Obsessive
Compulsive Disorder - Worries, doubts, superstitious
beliefs all are common in everyday life. However,
when they become so excessive such as hours of hand
washing, or when you do things that make no sense
at all, such as driving around and around the block
to keep checking to just make sure that an accident
didn't occur, then a diagnosis of OCD may be made.
In OCD, it's as if the brain gets stuck on a particular
thought or urge and you just can't let it go. People
with OCD often say the symptoms feel like a case
of mental hiccups that won't go away. OCD is a medical
brain disorder that causes problems in information
processing. It's not your fault, nor the result
of a "weak" or unstable personality.
Before
the arrival of modern medications and cognitive
behavior therapy, OCD was generally thought of as
being untreatable. Most people with OCD continued
to suffer, despite years of ineffective psychotherapy.
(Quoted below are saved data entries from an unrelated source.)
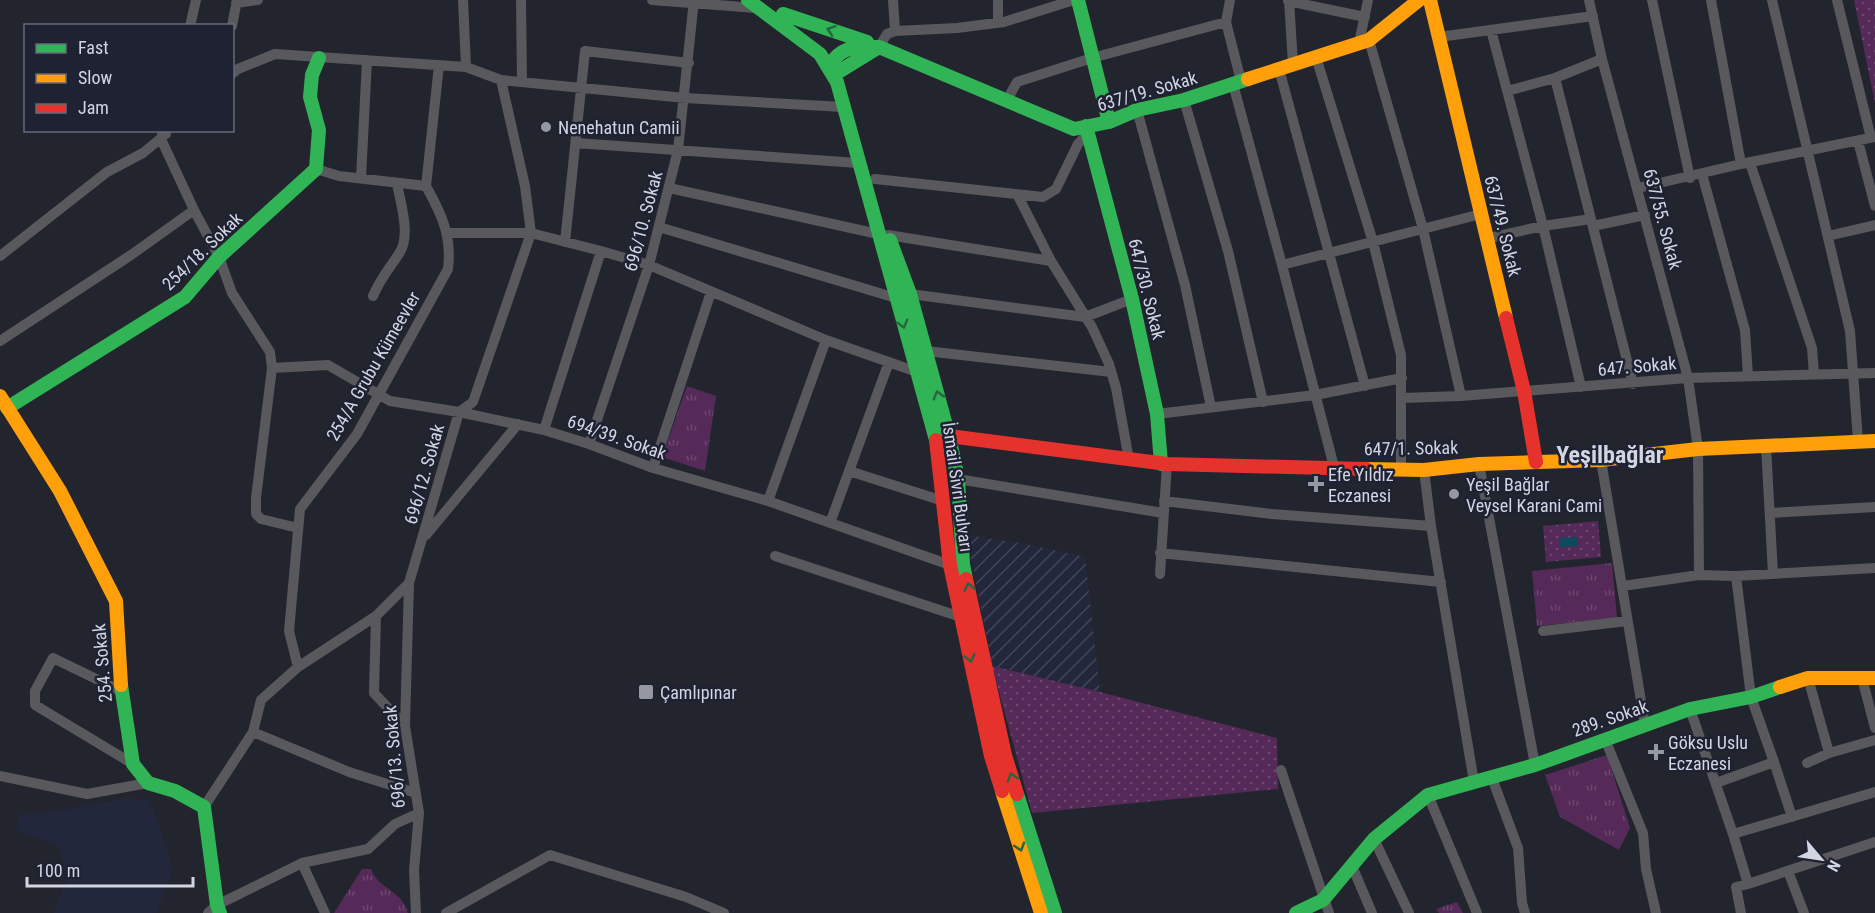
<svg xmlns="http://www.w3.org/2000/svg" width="1875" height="913" font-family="'Roboto Condensed',sans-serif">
<defs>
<pattern id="industrial-furrows" width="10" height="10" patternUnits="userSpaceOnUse" patternTransform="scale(1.5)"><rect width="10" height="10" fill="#23273c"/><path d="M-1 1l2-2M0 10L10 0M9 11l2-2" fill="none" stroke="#424658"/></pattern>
<pattern id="grass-dots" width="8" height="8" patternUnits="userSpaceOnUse" patternTransform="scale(1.5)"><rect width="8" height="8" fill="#552958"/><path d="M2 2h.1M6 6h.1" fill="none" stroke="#6d4770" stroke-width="1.8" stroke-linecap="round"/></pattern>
<pattern id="park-tufts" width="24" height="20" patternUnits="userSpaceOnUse" patternTransform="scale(1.5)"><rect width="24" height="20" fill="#552958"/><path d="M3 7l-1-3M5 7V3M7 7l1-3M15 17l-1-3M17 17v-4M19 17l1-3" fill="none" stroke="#6d4770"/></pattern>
</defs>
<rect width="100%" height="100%" fill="#23252e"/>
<path fill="#23273c" d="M128,798l22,3 18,51 4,20 -16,41h-103l15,-36 -11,-33 -41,-13 4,-17 44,-4z"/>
<path fill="url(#industrial-furrows)" d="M967,535l59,9 59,13 15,135 -108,-26z"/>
<path fill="url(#grass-dots)" d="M1854,0h21v103z
M1598,521l3,36 -55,5 -3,-36z
M992,666l108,26 177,46 1,51 -246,24z"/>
<path fill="url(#park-tufts)" d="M687,386l29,10 -11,75 -43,-14z
M1612,563l5,55 -80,8 -5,-55z
M1607,755l23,73 -11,22 -59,-33 -15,-42z
M362,869h9c6,19 31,21 37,44h-74z
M1457,902l6,11h-24l-3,-4z"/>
<path fill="#0e4a5e" d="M1577,537l1,9 -19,1v-9z"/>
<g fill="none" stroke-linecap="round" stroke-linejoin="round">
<path stroke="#59585c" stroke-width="10" d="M463,0l3,67
M521,0l1,82
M652,0l104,8
M893,0l2,31
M998,0v23
M1230,0l-4,22 15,59
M1289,0l4,64
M1589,0l13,59 86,319 10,71 1,126
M1652,0l38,178
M1711,0l30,164
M1772,0l78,331 8,110
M1837,0l34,138
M1288,1l77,16
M236,3l22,-3
M190,26l6,-26
M232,26l5,-26
M1491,30l52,196 38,161
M1439,37l154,-21
M1369,40l54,189 38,167
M1359,43l9,-43
M879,47l8,-13 8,-3 62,-3 47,-6 70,-22
M1316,57l57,185 28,113v114
M1279,69l86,317
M232,74l6,-5 37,-15 191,13 35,13 184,18 158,9
M1555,78l78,306
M1233,84l49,181 52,202
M1507,91l48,-13 47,-19
M1007,100l10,-18 75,-24 134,-36
M1184,100l44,151 35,151
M1137,110l48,175 26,122
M163,130l-2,9 33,71 25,47 13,36 38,59 2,16 -16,130v16l5,5 37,9
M1858,141l17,65
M576,143l282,20
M1750,163l62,185 2,26
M1702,174l43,156 3,46
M361,178l6,-118
M875,179l168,18 13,-8 22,-45 10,-11
M426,186l13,-121
M669,188l209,46
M1638,188l103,-24 134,-27
M1018,196l33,65 41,66 17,37 7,24 13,72
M1593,226l52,-11
M659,227l237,71
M448,233h83l70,18 48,14 177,75 91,32
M888,235l163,26
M1828,236l47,-11
M1489,238l54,-12 48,-7
M565,242l20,-191 104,12
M0,256l107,-84 36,-19 23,-19
M1282,265l199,-51
M910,294l175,23 47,-18
M373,296c8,-19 17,-28 27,-44 11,-18 0,-50 -3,-69
M0,341l131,-86 63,-45
M926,351l185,21
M272,368l56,-3 62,36 69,11 85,18 45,14 64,24 115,33 182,64
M1402,398l59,-2 227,-18 187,-5
M1157,414l158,-19 87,-17
M544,430l57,-179
M589,444l60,-179 29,-115 16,-150
M1766,446l7,128
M1601,460l44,265
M1479,464l56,301
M653,468l58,-176
M1424,470l7,56 43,256
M849,471l94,30
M958,479l205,34
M768,501l58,-161
M1164,501l108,13 159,12
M1770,513l105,-6
M830,523l59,-161
M426,535l92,-111
M1160,553l281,29
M775,556l186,61
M1160,574l7,-110
M1736,576l15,121 23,65
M1623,586l76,-11 37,1 139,-8
M376,616l-2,77 31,33
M1543,631l84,-10
M298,667l-9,-36 11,-122 57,-75 91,-165c4,-33 -6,-54 -22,-83l-87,-10 -23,-7
M1808,678l21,75
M1862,678l13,50
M121,691l-68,-33 -18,33v14l98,59
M1690,709l43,125 15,50 -12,3 5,26
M253,732l96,40 67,21
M1605,739l38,94 3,36 10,44
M1807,763l22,-10 46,-13
M1281,770l48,143
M0,776l87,18 61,-11
M1492,778l26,70 4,55 3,10
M1716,783l58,-21 18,55
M1428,795l49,118
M204,807l49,-75 8,-32 37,-33 78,-51 33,-33 50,-171 14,-10 58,-169 -6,-47 -24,-106
M1733,834l142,-42
M1374,839l35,74
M302,863l23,50
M1352,866l20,47
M1788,871l16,42
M1748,884l127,-42
M208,913l9,-8 85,-42 66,-14 27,-25 24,-11 -14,-87 4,-143
M416,913l-2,-43 5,-57
M446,913l104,-58 136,42 38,16"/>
<path stroke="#30b455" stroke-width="14" d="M748,0l72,54 17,28 99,358
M1078,0l31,122
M783,14l84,28
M879,47l-39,24 -12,-4c14,-22 27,-20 51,-20l195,82 35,-7 28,-12 47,-10 64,-21
M1086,126l46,173 25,115 4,50
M890,240l20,54 39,142 9,43 5,85 3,15
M7,408l178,-111 34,-40 97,-88 3,-39 -9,-33 2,-22 7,-17
M121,685l12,79 15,19 27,8 29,16 13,98 3,8
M1017,794l38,119
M1296,913l27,-13 51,-61 54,-44 107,-30 155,-56 61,-12 29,-10"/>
<path stroke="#ff9f0a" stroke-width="14" d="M1430,0l76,318
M1248,79l121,-39 50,-40
M0,396l60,95 56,110 5,84
M1366,469l58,1 55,-6 122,-4 97,-11 177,-8
M1780,687l28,-9h67
M1002,791l39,122"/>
<path stroke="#e5322d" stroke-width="14" d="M1506,318l18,73 12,71
M949,436l218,28 199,5
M936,440l14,125 41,191 11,35
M966,579l39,176 12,39"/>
</g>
<defs><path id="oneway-chevron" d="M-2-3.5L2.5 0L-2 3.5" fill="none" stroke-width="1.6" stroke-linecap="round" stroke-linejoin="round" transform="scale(1.5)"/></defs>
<g stroke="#266442">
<use href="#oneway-chevron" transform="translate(831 30) rotate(-161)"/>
<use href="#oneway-chevron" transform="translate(903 324) rotate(74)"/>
<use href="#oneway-chevron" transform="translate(938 395) rotate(-106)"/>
<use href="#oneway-chevron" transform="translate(969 587) rotate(-102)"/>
<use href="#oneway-chevron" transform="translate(970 658) rotate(78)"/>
<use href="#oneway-chevron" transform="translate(1012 777) rotate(-107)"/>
<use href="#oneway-chevron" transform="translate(1020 847) rotate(72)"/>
</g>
<g fill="#9598a3" stroke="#1e2233" stroke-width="2">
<circle cx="546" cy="127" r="6"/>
<path d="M1313 475h6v6h6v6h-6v6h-6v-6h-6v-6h6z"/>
<circle cx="1454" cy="494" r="6"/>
<rect x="638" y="684" width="16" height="16" rx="3"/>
<path d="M1653 743h6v6h6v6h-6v6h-6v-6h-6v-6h6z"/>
</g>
<g text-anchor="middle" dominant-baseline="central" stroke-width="5" stroke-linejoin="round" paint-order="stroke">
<g font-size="18" fill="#d3d6e2" stroke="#1e2233">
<text transform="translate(1147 91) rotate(-16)">637/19. Sokak</text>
<text transform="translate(1663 219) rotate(75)">637/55. Sokak</text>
<text transform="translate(643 221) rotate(-75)">696/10. Sokak</text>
<text transform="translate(1503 226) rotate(76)">637/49. Sokak</text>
<text transform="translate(202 251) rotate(-44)">254/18. Sokak</text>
<text transform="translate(1147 289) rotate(76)">647/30. Sokak</text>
<text transform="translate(373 366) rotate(-60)">254/A Grubu Kümeevler</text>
<text transform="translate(1637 366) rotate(-5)">647. Sokak</text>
<text transform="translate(617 437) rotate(19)">694/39. Sokak</text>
<text transform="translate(1411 448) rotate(-1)">647/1. Sokak</text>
<text transform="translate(424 474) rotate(-74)">696/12. Sokak</text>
<text transform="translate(958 487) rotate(82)">İsmail Sivri Bulvarı</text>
<text transform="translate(102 663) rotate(-95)">254. Sokak</text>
<text transform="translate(1610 718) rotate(-19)">289. Sokak</text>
<text transform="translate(394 757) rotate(-95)">696/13. Sokak</text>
</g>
<g font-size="18" fill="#d3d6e2" stroke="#1e2233" text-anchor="start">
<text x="558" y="127">Nenehatun Camii</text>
<text x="1328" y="474">Efe Yıldız<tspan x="1328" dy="21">Eczanesi</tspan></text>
<text x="1466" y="484">Yeşil Bağlar<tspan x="1466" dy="21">Veysel Karani Cami</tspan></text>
<text x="660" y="692">Çamlıpınar</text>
<text x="1668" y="742">Göksu Uslu<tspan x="1668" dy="21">Eczanesi</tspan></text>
</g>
<g font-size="24" font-weight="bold" fill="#d3d6e2" stroke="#1e2233">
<text x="1610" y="455">Yeşilbağlar</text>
</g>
</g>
<rect x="24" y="24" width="210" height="108" fill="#1e2233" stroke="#666a79" stroke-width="1.5"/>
<rect x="36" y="44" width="30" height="9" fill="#30b455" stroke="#666a79" stroke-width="1.5"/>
<text x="78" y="54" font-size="18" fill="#d3d6e2">Fast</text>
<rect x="36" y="74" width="30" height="9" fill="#ff9f0a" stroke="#666a79" stroke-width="1.5"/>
<text x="78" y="84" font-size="18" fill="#d3d6e2">Slow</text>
<rect x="36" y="104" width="30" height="9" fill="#e5322d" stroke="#666a79" stroke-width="1.5"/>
<text x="78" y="114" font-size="18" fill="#d3d6e2">Jam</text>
<g transform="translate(1821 859) rotate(119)" stroke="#1e2233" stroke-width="4.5" paint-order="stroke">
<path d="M0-4.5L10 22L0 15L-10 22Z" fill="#d3d6e2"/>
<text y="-9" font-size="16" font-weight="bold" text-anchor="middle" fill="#d3d6e2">N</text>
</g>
<path d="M27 877v9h166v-9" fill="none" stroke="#d3d6e2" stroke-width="3"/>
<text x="36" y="877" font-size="18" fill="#d3d6e2" stroke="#1e2233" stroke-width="4.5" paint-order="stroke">100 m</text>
</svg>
Today, luckily, proper treatment can help most people
with OCD. Although OCD is usually completely curable
only in some individuals, most people achieve meaningful
and long-term symptom relief with comprehensive
treatment.
OCD
symptoms cause distress, take up a lot of time (more
than an hour a day), or significantly interfere
with the person's work, social life, or relationships.
Most individuals with OCD recognize at some point
that their obsessions are coming from within their
own minds, and are not just excessive worries about
real problems, and that the compulsions they perform
are excessive or unreasonable. When someone with
OCD does not recognize that his or her beliefs and
actions are unreasonable, this is called OCD with
poor insight.
OCD
symptoms tend to wax and wane over time. Some symptoms
may be little more than background noise; others
may produce extremely severe distress.